>> Begin RECORDS FOR THE EXERCISE

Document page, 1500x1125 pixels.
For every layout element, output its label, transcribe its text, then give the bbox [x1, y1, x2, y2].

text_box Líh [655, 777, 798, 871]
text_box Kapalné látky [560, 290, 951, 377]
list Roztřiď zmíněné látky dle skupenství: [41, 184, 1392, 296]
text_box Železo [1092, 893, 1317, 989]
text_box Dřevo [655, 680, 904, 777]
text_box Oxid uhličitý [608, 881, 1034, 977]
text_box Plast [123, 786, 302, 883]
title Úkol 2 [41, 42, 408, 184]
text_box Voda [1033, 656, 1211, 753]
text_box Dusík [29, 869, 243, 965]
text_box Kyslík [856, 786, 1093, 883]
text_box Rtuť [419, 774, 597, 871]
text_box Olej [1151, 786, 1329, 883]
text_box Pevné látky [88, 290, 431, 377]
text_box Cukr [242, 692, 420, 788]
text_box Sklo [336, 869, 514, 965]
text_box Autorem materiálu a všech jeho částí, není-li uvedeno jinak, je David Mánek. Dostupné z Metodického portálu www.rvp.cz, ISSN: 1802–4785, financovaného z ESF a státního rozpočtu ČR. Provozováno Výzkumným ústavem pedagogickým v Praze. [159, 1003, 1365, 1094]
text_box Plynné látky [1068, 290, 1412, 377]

>> End RECORDS FOR THE EXERCISE

*EXERCISE INSTRUCTIONS*:
Count the lines in the items that contain the word "látky", and reply with the number alone.

*SOLUTION FOR THIS PROBLEM*:
4